◆ Work instructions
Please write out the data below once more, exactly as it stands.

◆ Extracted material
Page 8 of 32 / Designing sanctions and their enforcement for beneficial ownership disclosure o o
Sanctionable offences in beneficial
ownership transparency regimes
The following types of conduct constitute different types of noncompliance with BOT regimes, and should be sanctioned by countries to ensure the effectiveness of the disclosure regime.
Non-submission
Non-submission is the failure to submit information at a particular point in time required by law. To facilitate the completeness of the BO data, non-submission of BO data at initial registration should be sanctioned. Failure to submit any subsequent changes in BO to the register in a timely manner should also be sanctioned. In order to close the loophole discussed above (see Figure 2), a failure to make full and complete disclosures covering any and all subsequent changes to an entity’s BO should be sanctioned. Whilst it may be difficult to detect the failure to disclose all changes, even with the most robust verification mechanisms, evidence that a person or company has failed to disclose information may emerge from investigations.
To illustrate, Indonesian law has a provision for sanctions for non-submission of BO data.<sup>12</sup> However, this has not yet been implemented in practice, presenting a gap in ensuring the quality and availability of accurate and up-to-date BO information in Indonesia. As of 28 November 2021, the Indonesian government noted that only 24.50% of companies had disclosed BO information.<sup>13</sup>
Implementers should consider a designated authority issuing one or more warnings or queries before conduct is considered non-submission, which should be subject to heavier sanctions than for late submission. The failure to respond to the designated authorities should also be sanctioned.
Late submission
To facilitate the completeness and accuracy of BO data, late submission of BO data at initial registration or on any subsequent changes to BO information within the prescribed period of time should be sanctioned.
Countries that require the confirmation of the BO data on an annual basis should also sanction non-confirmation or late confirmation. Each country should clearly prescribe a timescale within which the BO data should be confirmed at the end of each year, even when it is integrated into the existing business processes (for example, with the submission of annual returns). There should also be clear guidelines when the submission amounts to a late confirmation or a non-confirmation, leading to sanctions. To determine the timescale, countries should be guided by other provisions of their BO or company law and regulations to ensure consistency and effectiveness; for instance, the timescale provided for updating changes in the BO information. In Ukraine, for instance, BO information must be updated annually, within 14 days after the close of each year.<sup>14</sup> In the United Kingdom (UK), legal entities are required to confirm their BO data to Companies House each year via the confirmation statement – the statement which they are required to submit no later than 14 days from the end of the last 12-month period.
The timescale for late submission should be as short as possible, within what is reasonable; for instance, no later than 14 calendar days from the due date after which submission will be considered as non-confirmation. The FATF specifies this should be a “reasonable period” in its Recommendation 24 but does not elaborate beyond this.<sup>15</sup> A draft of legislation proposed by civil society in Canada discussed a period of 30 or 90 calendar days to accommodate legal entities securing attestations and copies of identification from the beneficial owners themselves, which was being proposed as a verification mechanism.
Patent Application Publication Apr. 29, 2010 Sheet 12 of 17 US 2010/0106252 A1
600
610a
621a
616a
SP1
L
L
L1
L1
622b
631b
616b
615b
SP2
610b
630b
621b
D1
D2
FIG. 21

◆ Result of the task
Page 8 of 32 / Designing sanctions and their enforcement for beneficial ownership disclosure o o
Sanctionable offences in beneficial
ownership transparency regimes
The following types of conduct constitute different types of noncompliance with BOT regimes, and should be sanctioned by countries to ensure the effectiveness of the disclosure regime.
Non-submission
Non-submission is the failure to submit information at a particular point in time required by law. To facilitate the completeness of the BO data, non-submission of BO data at initial registration should be sanctioned. Failure to submit any subsequent changes in BO to the register in a timely manner should also be sanctioned. In order to close the loophole discussed above (see Figure 2), a failure to make full and complete disclosures covering any and all subsequent changes to an entity’s BO should be sanctioned. Whilst it may be difficult to detect the failure to disclose all changes, even with the most robust verification mechanisms, evidence that a person or company has failed to disclose information may emerge from investigations.
To illustrate, Indonesian law has a provision for sanctions for non-submission of BO data.<sup>12</sup> However, this has not yet been implemented in practice, presenting a gap in ensuring the quality and availability of accurate and up-to-date BO information in Indonesia. As of 28 November 2021, the Indonesian government noted that only 24.50% of companies had disclosed BO information.<sup>13</sup>
Implementers should consider a designated authority issuing one or more warnings or queries before conduct is considered non-submission, which should be subject to heavier sanctions than for late submission. The failure to respond to the designated authorities should also be sanctioned.
Late submission
To facilitate the completeness and accuracy of BO data, late submission of BO data at initial registration or on any subsequent changes to BO information within the prescribed period of time should be sanctioned.
Countries that require the confirmation of the BO data on an annual basis should also sanction non-confirmation or late confirmation. Each country should clearly prescribe a timescale within which the BO data should be confirmed at the end of each year, even when it is integrated into the existing business processes (for example, with the submission of annual returns). There should also be clear guidelines when the submission amounts to a late confirmation or a non-confirmation, leading to sanctions. To determine the timescale, countries should be guided by other provisions of their BO or company law and regulations to ensure consistency and effectiveness; for instance, the timescale provided for updating changes in the BO information. In Ukraine, for instance, BO information must be updated annually, within 14 days after the close of each year.<sup>14</sup> In the United Kingdom (UK), legal entities are required to confirm their BO data to Companies House each year via the confirmation statement – the statement which they are required to submit no later than 14 days from the end of the last 12-month period.
The timescale for late submission should be as short as possible, within what is reasonable; for instance, no later than 14 calendar days from the due date after which submission will be considered as non-confirmation. The FATF specifies this should be a “reasonable period” in its Recommendation 24 but does not elaborate beyond this.<sup>15</sup> A draft of legislation proposed by civil society in Canada discussed a period of 30 or 90 calendar days to accommodate legal entities securing attestations and copies of identification from the beneficial owners themselves, which was being proposed as a verification mechanism.
Patent Application Publication Apr. 29, 2010 Sheet 12 of 17 US 2010/0106252 A1
600
610a
621a
616a
SP1
L
L
L1
L1
622b
631b
616b
615b
SP2
610b
630b
621b
D1
D2
FIG. 21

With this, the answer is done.